Stepping Off the Pattern
One last essential step: After you’ve found the center point, squared the room and are ready to go, position rows of tiles (do it dry, before you mix the adhesive or mortar) within each quadrant of the grid. Take the rows to each wall. This last step should warn you of any trouble to come.
Follow the same procedure for the walls, too, stepping off horizontal and vertical distances.
One problem you might encounter, for example, is if you made an arithmetical mistake and your center line isn’t your center line at all. This can easily be corrected at the layout stage but could create major headaches later on.
You might discover that the tiles you laid to butt to the wall (or floor) are so narrow as to be impossible to cut. For example, cutting a ceramic tile to a width of less than about three-quarters of an inch is difficult and should be avoided if at all possible. You could decide to go back and cheat the whole grid an inch or so one way or another, even at the cost of losing your perfect symmetry. Only you will know
You may also opt to make a variation on the story pole that is called a jury stick. If you mark on a straight piece of plain wood stock the width of a particular series of tiles (and don’t forget the grout joints, too), you can hold it to the surface to be tiled and identify potential difficulties easily without having to set whole areas of tile in place. When it comes to the actual tiling, work across to the outside edge of one quadrant, then to the top or bottom one row or course at a time. Fill in as you go.
Successful tile jobs are a direct result of good planning and a methodical approach. Double check every step; measure at least twice with a tape and a second time by stepping off.

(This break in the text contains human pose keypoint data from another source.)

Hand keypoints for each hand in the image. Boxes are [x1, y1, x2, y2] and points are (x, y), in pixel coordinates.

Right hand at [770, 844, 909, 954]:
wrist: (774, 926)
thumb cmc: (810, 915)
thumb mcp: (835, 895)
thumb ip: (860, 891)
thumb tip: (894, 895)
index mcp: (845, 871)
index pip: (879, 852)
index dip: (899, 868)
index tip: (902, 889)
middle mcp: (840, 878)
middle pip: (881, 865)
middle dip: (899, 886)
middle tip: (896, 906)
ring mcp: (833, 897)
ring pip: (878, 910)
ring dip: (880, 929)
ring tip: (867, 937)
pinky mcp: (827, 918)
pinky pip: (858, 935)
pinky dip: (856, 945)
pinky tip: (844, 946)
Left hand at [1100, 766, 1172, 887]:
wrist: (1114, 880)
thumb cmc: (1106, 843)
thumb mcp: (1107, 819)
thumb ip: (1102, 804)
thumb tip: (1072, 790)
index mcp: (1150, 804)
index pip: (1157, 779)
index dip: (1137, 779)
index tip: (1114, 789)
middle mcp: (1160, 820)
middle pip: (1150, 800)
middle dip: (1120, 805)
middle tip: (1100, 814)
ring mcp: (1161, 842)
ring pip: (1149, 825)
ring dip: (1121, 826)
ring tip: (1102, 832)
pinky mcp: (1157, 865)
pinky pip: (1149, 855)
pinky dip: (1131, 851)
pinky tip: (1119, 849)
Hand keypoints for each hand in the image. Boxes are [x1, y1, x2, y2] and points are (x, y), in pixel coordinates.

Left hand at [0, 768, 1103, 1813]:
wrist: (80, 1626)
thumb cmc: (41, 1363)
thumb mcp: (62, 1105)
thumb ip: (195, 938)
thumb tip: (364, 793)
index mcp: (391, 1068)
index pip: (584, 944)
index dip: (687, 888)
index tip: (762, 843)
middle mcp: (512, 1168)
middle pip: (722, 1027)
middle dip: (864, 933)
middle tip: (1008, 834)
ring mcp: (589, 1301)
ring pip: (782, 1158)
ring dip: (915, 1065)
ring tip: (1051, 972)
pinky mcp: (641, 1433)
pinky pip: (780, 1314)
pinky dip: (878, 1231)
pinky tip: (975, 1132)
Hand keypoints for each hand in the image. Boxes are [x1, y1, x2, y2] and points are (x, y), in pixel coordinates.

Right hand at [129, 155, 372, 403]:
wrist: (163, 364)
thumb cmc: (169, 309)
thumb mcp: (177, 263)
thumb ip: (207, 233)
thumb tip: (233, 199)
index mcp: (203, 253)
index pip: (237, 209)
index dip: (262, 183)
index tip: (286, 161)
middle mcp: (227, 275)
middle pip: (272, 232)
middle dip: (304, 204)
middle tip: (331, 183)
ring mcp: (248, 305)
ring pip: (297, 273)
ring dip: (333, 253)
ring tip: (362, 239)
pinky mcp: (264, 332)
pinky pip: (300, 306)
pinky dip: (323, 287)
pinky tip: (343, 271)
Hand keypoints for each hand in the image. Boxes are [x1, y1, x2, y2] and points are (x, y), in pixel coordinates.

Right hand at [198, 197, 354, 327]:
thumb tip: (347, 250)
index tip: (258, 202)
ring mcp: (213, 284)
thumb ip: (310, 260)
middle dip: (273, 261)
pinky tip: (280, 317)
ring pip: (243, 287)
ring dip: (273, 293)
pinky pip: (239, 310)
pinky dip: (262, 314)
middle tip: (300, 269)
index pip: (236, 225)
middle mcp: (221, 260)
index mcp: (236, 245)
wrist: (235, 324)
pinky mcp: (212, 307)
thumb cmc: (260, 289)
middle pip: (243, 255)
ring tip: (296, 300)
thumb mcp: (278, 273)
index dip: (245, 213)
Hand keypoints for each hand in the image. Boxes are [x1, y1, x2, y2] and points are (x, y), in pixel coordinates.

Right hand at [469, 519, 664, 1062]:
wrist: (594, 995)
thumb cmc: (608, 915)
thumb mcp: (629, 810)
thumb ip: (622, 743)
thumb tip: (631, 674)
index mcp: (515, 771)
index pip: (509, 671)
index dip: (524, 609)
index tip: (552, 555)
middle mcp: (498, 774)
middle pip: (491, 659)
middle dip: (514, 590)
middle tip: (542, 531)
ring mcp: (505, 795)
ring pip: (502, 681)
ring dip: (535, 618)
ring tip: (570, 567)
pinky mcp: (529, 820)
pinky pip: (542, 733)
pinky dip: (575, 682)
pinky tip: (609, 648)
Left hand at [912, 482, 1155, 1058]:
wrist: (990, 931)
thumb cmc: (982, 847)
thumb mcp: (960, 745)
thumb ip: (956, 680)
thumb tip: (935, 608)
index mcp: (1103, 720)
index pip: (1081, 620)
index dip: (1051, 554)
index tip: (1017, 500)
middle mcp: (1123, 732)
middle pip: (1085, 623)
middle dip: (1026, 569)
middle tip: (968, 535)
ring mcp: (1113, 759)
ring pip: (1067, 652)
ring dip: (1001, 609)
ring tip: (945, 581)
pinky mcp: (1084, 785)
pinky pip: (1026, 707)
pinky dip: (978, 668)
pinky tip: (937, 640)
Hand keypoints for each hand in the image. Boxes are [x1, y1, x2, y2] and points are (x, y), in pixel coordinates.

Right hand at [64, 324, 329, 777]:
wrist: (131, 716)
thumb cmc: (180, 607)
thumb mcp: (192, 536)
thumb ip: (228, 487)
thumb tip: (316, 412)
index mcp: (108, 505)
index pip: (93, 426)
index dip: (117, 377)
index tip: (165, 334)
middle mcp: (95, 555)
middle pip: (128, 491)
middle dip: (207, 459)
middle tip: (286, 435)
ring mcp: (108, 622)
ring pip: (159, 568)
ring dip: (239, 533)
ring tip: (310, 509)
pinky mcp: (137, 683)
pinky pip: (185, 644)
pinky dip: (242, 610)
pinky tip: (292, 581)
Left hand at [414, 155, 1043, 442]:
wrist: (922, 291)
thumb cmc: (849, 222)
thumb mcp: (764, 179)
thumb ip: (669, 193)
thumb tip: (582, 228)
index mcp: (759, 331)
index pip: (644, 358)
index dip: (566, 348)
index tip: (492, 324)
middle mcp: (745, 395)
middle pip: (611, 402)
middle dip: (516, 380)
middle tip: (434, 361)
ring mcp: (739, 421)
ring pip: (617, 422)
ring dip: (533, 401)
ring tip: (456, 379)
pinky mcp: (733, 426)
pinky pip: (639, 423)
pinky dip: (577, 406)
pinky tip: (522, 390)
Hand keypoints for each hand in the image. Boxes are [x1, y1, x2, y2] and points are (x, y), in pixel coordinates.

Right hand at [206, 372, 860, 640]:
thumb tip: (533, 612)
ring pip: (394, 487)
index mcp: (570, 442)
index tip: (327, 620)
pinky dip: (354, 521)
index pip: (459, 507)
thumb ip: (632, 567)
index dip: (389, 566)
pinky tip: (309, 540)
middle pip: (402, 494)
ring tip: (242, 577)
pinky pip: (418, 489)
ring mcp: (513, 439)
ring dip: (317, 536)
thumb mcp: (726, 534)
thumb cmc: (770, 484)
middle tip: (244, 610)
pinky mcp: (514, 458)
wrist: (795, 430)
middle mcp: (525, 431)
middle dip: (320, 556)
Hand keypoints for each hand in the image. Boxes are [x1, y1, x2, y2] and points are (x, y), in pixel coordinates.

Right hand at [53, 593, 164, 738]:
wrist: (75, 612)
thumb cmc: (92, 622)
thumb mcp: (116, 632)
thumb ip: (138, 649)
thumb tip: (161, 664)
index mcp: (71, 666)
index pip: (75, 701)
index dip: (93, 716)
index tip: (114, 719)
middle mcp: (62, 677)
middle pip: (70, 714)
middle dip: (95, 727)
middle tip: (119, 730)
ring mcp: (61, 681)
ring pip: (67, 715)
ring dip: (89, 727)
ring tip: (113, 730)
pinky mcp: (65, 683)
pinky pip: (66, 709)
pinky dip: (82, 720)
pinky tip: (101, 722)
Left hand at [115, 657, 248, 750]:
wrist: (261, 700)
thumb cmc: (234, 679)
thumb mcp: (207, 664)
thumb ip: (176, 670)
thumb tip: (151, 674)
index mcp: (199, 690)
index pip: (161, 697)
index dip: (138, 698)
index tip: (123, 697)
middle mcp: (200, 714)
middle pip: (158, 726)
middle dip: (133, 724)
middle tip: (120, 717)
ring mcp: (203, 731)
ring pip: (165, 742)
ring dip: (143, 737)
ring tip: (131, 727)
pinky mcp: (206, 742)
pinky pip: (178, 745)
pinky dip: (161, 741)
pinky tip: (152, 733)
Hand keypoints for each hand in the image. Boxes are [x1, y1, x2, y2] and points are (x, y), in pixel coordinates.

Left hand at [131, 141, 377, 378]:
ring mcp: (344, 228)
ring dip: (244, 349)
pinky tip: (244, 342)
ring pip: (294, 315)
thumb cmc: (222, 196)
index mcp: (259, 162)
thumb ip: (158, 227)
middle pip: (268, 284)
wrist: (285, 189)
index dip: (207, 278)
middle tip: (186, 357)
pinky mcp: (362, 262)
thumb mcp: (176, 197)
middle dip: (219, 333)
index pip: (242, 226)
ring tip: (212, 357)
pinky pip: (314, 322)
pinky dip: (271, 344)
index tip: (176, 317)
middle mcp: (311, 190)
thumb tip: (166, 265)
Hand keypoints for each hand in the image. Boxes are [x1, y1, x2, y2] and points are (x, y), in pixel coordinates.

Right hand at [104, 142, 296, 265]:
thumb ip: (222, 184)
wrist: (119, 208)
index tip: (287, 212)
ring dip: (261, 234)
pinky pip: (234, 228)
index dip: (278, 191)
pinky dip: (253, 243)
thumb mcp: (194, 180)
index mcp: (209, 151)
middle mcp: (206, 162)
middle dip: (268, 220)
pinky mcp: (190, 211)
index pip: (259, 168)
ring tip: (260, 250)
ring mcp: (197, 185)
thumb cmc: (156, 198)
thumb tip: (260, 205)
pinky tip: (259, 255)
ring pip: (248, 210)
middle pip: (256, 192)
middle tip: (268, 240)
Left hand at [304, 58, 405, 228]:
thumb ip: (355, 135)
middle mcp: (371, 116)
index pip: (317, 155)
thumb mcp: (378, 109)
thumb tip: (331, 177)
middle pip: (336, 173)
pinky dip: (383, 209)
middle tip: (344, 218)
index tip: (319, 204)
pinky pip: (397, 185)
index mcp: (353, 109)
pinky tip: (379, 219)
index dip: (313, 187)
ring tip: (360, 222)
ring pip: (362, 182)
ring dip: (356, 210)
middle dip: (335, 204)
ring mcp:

A little patience, along with a little practice and a score and a snap, and you’re a tile cutter. Here’s how you do it:
Measure and mark the tile. Measure the size of the tile you need to cut, and transfer the dimension to the glazed surface of the tile using a felt-tip marker. Position the tile on the tile cutter, aligning the center line of the cutter with the axis on which the tile is to be cut. The top of the tile should be held flush to the fence at the top of the cutter to keep it square to the cutting wheel.
Score the surface. Using the lever to which the cutting wheel is attached, draw the cutter across the surface of the tile, exerting a firm, even pressure to cut through the glaze. Make only one pass with the cutter.
Snap the tile. Different snap cutters have different means of snapping tile. Some have a heel at the rear of the lever that has the cutting wheel at its toe; others, the reverse. Whatever the design of your cutter, use the surface to apply pressure to the score line. In combination with a bead built into the base of the cutter, the pressure will cause the tile to snap in half.
Preparation. Wallpaper, loose plaster, flaking paint, peeling tiles, or unsecured sheet flooring must be removed from the walls or floors that are to be tiled. Make sure your tiling surface is flat, rigid, and dry.
Layout. Proper planning is every bit as important as careful cutting. Establish a precise strategy for the process before you begin.
Adhesives. If you are using tile, chances are that it’s to be in a setting where moisture is a given, whether it’s a kitchen, bath, or entryway. Make sure you use a waterproof adhesive. You can use a premixed adhesive or a mortar, but if you choose the latter, make sure it’s a thin-set variety. The thick-bed mortars require some practice and skill at smoothing to get the tiles to sit flat, and the additional mortar isn’t necessary for a water-tight finish.
Grouting. Grout is usually purchased as a powder, then mixed with water or a recommended additive. Read the instructions on the package, or ask advice at the tile store to be sure the mix is appropriate. One simple way to enhance your color scheme is to add a dye or pigment to the grout. Adding a color can be especially important if you’ve tiled a floor, because white grout, even after it has been sealed with a grout sealer (which is to be recommended, especially for floors), may prove difficult to keep looking clean and white.
Removing residue. Make sure you sponge off the residue on the surface of the tiles before it dries. This step will require several passes over a period of an hour or more. It’s a critical element when you’re working with tiles that have a porous or variegated surface. Dried grout can prove almost impossible to remove from the indentations.